Introduction to Fault Tolerance
Higher Fault Tolerance
Larger environments especially benefit from Graylog’s fault-tolerant architecture. Expanding the infrastructure to consume high log volumes and ensuring the system is up and available for collection and analysis can all be done with Graylog Enterprise.
How It Works
Using a load balancer, you can have multiple Graylog servers ingesting logs and providing additional interfaces for the analysts. You can configure the MongoDB and Elasticsearch databases to be redundant to ensure no data loss. Additionally, all processing pipelines utilize a message journal, allowing quick collection and storage to disk in case of a power loss, so no messages are lost.

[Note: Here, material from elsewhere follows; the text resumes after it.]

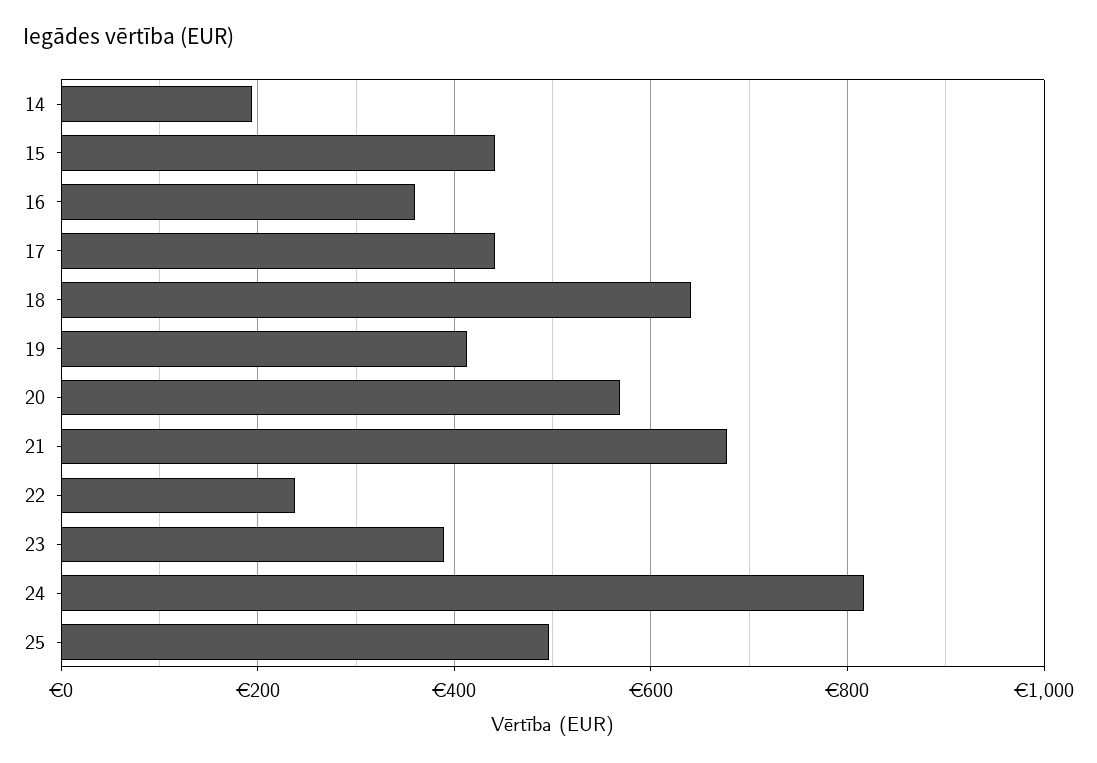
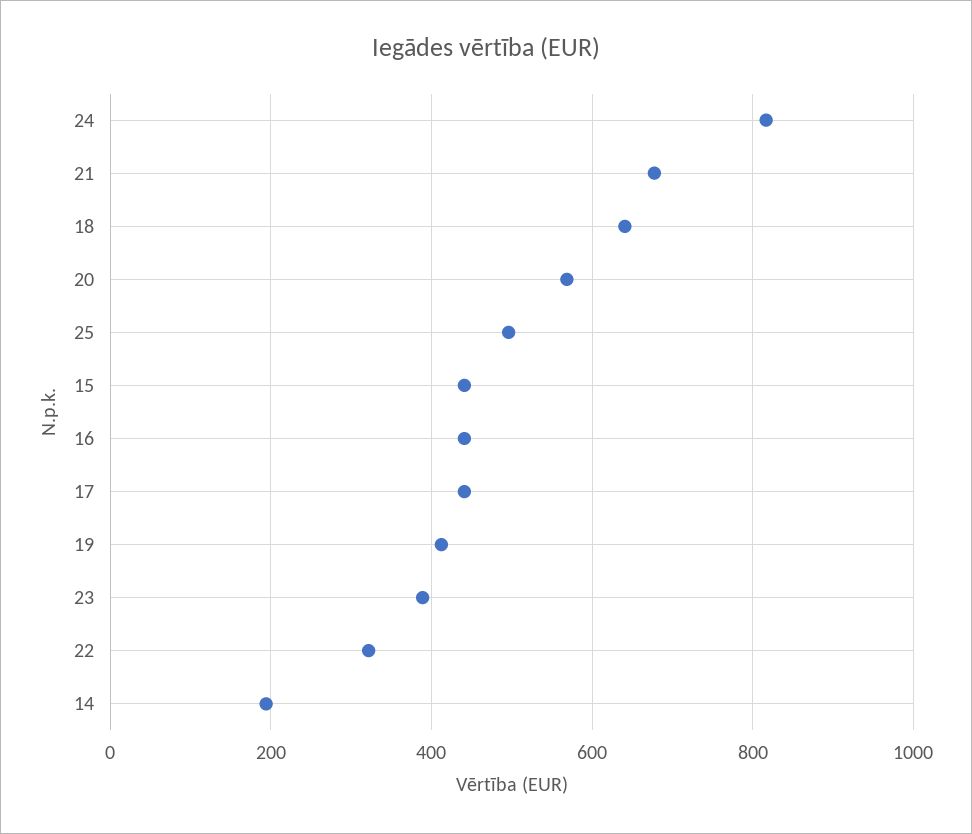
16: 360 -> 440
22: 240 -> 320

Fault tolerance is also built into many of the agents we support via Sidecar. This approach allows hosts to locally spool their logs in case of a network outage, and once the network connection is established, the logs are sent.
Frequently Asked Questions
Can I monitor the nodes' health/state?
Yes, using our REST API, you can query the status of the hosts, with an ALIVE or DEAD response. You can also manually change the state for Zero Downtime upgrades.

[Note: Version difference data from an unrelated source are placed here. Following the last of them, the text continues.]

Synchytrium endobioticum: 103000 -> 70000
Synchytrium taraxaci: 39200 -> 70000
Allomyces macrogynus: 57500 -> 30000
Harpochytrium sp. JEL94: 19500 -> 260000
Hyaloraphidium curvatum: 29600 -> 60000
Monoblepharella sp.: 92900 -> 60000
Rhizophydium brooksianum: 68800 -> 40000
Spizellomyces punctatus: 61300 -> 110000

Can I have more than one web interface?
You can have more than one web interface for redundancy purposes, where you can front-end the access with a load balancer or proxy. This architecture also allows for centralized SSL/TLS termination and certificate management.
Can I adjust my journal size depending on my log volume?
You can adjust your journal size as desired, keeping in mind disk requirements. This flexibility allows for longer network outages or upgrade times, while not losing any messages.
Will I need to configure roles/permissions independently at each Graylog server?
No. All configurations are replicated, including SAML/SSO role mappings.
Does all this fault tolerance incur a performance penalty?
No. In fact, when properly configured, it will both increase your ingest performance and decrease the time to return the results of a search.
Can Graylog handle multi-site replication?
Yes. There are multiple ways to provide multi-site replication using Graylog.
Can Graylog notify another system if it detects a fault?
Yes. Graylog supports multiple notification mechanisms. In version 3.0, Graylog supports actions triggered by an alert that can invoke a script to act outside of Graylog.
What other methods can be used to make my environment more fault-tolerant?
Due to Graylog’s open nature and support of other open technologies, you can leverage message queuing technologies to increase your control over the flow of data. You can provide an easier method for developers to deliver logs while increasing fault tolerance.